# Babydoll south down



## rittert3 (Jun 25, 2010)

any info on these and how much to expect to pay for yearling pair or ram and 2 ewes?


----------



## aggieterpkatie (Jun 25, 2010)

Where are you located?  It really fluctuates depending on the area where you live.  They're mostly considered "pets" though, so be prepared to pay more than you would for "regular" standard sized sheep.


----------



## patandchickens (Jun 25, 2010)

If you are just wanting to know a vague general ballpark (for "can I afford this" type purposes), $300-500 per animal would probably be typical prices for breeding stock (i.e. around $1000+ total, for the kind of package you want). 

You might be able to find a much better deal if you get lucky and someone's having a desperation sale, of course.

Good luck, have fun,

Pat


----------



## rittert3 (Jun 25, 2010)

I'm in Kansas and located 3 breeders in the state just havn't beable to contact any of them yet.
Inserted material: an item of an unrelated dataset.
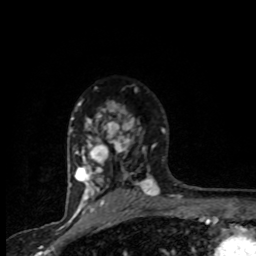
Breast MRI (dynamic contrast-enhanced), one axial slice. Slice 60 of 80 in the series (ordered by position). Cropped to one breast. Dynamic contrast-enhanced series, time point 2 of 8 at this slice position (early post-contrast). 1.5 T. TE 4.2 ms, TR 7.1 ms. 2 mm slice thickness. 256 × 256 image matrix. Female patient.
Outlined on this slice (semi-automatic segmentation, software-assisted and operator-edited):
- enhancing-tissue mask used for the functional tumour volume (all voxels passing the contrast-enhancement thresholds inside the analysis volume; usually the tumour): box from (x=71, y=87) to (x=165, y=201) px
Would like to keep them as lawn mowers and raise a lamb crop yearly to sell into the pet/exotic hobby farm market.


----------



## aggieterpkatie (Jun 29, 2010)

Hey rittert3, I found this ad on CL today and thought of you. I'm not sure where you're located, but this ad  was from Mickleton (PA?).  

Here's the text:



> Several Sheep for sale born this year
> 2- white weathers $200.00 each
> 3-white ewes $250.00 each
> 1-black ram born this year $250.00
> 1-black ram born last year $250.00


Here's  another ad from Bucks County, PA.



> Babydoll lambs available. Neutered rams make great pets and lawn mowers! $300 registered North American Babydoll Sheep Association, www.babydollsheepnwool.com for more info.


----------



## abooth (Jul 10, 2010)

I paid $250 each for my wethers.  The breeder I got them from was asking $500 each for rams and ewes.


----------